Le président du Mexique appelé à faire régner la justice dans son pays

Cécile Mazin - 04.03.2015

Edition - International - Mexique Londres - président crimes - assassinats journalistes


Le Mexique sera l'un des invités privilégiés de la Foire de Londres 2015. À cette occasion, l'organisation English PEN, regroupant les auteurs britanniques, ainsi que le Committee to Protect Journalists, ont enjoint le président mexicain à prendre des mesures. La liberté d'expression est manifestement une denrée rare dans son pays.

 

 

 

 

Profitant de l'occasion qui se présentait, avec la visite officielle du président Peña Nieto, les deux organisations ont dégainé une lettre ouverte dénonçant un état d'urgence.

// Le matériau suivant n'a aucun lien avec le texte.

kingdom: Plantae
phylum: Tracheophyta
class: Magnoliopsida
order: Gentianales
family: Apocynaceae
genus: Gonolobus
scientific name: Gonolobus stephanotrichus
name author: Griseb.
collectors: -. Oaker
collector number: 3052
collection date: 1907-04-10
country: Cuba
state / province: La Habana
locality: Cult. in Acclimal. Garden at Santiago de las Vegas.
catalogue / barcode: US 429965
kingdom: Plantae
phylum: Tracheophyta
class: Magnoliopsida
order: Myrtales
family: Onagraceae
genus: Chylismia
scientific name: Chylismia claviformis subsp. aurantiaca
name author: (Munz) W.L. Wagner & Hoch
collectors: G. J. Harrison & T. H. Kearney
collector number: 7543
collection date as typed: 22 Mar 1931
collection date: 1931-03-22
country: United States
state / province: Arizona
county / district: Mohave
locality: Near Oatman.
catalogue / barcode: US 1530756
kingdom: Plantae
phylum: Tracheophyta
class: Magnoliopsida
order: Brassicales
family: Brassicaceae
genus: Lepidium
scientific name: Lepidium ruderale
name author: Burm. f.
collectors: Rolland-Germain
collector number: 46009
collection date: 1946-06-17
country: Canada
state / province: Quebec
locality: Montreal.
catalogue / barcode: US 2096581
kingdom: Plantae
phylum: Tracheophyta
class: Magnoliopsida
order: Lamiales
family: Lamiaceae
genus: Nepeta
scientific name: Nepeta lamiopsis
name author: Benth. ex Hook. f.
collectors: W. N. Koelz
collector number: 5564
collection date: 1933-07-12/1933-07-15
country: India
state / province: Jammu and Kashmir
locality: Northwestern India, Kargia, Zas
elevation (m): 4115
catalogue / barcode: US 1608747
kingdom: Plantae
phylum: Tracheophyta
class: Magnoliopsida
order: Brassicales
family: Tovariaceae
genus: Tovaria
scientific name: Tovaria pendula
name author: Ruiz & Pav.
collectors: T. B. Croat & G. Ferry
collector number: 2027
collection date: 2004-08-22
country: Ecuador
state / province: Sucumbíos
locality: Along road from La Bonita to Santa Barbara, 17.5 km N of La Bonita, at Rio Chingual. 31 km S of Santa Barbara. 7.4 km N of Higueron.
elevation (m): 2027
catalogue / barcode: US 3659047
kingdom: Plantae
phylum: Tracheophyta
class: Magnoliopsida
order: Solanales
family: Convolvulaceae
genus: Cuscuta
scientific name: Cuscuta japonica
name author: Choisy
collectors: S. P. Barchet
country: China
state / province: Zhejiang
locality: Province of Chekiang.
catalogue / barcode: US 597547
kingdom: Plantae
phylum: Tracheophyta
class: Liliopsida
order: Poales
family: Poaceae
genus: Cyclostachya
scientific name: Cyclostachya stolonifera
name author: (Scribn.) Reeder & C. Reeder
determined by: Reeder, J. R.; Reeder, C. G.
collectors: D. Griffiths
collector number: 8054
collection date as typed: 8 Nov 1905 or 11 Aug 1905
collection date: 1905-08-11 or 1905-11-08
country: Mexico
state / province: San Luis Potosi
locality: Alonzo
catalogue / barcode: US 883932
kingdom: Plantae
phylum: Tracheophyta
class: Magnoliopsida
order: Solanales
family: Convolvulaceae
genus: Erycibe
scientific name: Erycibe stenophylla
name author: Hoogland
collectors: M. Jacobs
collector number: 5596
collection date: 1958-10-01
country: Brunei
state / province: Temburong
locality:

L'assassinat de l'éditeur José Moisés Sánchez Cerezo, premier journaliste mexicain mort en 2015, remue une vague d'inquiétude pour cette année. 

 

Les crimes sont d'autant plus sordides qu'ils restent impunis, notent les organisations, et qu'ils ne sont en rien exceptionnels : au cours des sept dernières années, une cinquantaine de journalistes a disparu, et une dizaine sont morts depuis 2010, dans le cadre de leur activité. 

 

Les organisations parlent alors de la corruption qui gangrène l'État, et l'absence de ressources pour les forces de police qui ne seraient pas complices des criminels. La législation de 2013 qui conférait aux autorités fédérales le pouvoir de juger les crimes contre les journalistes n'a par ailleurs toujours pas été utilisée. « Pendant ce temps, le maire de Medellín de Bravo, Omar Cruz Reyes, a été accusé par l'un des complices du crime, d'avoir orchestré la mise à mort de José Moisés Sánchez Cerezo, et jouit d'une immunité en tant qu'élu », s'indignent les organisations. 

 

La violence qui sévit et l'impunité dont profitent les commanditaires de ces crimes ne peuvent plus être tolérées, concluent-elles.